Brooklyn paintball attacks probed as possible hate crimes

New York police suspect three assaults on Jews could be anti-Semitic

Illustrative image of Orthodox Jews in Brooklyn, New York. (Serge Attal/Flash90)
Illustrative image of Orthodox Jews in Brooklyn, New York. (Serge Attal/Flash90)

New York Police Department officials were investigating three recent paintball attacks on Jews in Brooklyn as possible hate crimes.

An unknown assailant attacked two boys, aged 13 and 16, and their grandfather, Abraham Franczoz, 65, with a paintball gun as they were walking home from their synagogue on Friday night. The incident took place on Morton Street near Juliana Place in Williamsburg, where blue and pink paint from the attack could still be seen on the sidewalk. Police said the 16-year-old boy was struck in the arm and the 13-year-old in the ankle.

“My grandchildren were very afraid because they thought it was a bullet,” Franczoz told Ilana Gold of CBS2. “We felt some shoulder shots.” The boys ran away unharmed.

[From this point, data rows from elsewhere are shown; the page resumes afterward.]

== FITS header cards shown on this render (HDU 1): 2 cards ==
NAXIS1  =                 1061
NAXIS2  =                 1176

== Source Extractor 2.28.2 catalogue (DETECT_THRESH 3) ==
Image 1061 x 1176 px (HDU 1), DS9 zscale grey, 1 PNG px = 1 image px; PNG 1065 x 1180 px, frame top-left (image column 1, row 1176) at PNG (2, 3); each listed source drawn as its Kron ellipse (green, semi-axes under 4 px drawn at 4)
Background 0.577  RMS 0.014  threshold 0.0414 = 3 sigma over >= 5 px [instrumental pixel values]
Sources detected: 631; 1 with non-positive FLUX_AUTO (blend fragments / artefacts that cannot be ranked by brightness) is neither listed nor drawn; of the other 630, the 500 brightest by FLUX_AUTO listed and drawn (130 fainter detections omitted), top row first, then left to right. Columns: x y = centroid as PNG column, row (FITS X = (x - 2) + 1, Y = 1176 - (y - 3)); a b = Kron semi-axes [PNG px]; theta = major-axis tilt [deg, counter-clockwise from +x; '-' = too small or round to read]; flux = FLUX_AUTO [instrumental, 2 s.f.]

“We’re afraid,” said Franczoz, whose family reported the attacks on Saturday night after the Jewish Sabbath had ended. “We don’t have no weapons. We don’t fight back.”

The attack last Friday joins two others that took place on March 22. Police said that in one, a 37-year-old man was shot in the face with a paintball at about 7:30 P.M. while on his way to a synagogue on Kent Avenue at Hewes Street.

The other attack targeted a teenage boy walking home from a synagogue. Police have linked the attacks, but have no description of the attacker and have not found a suspect.

“This is not a joke,” said Rabbi Moshe Indig, a local community leader. “This is not a game. And we’ll take it very serious. The community’s going to be very serious about it, and the Police Department will be very serious about it, as they told me they will make sure to catch the guys and do whatever’s necessary to stop it.”

In the meantime, neighborhood residents feel uneasy about going outside, particularly at night. “I don’t feel safe at all right now,” Franczoz said. “I feel that the neighborhood is not being protected. If it happened once, I would understand. Twice is too much.”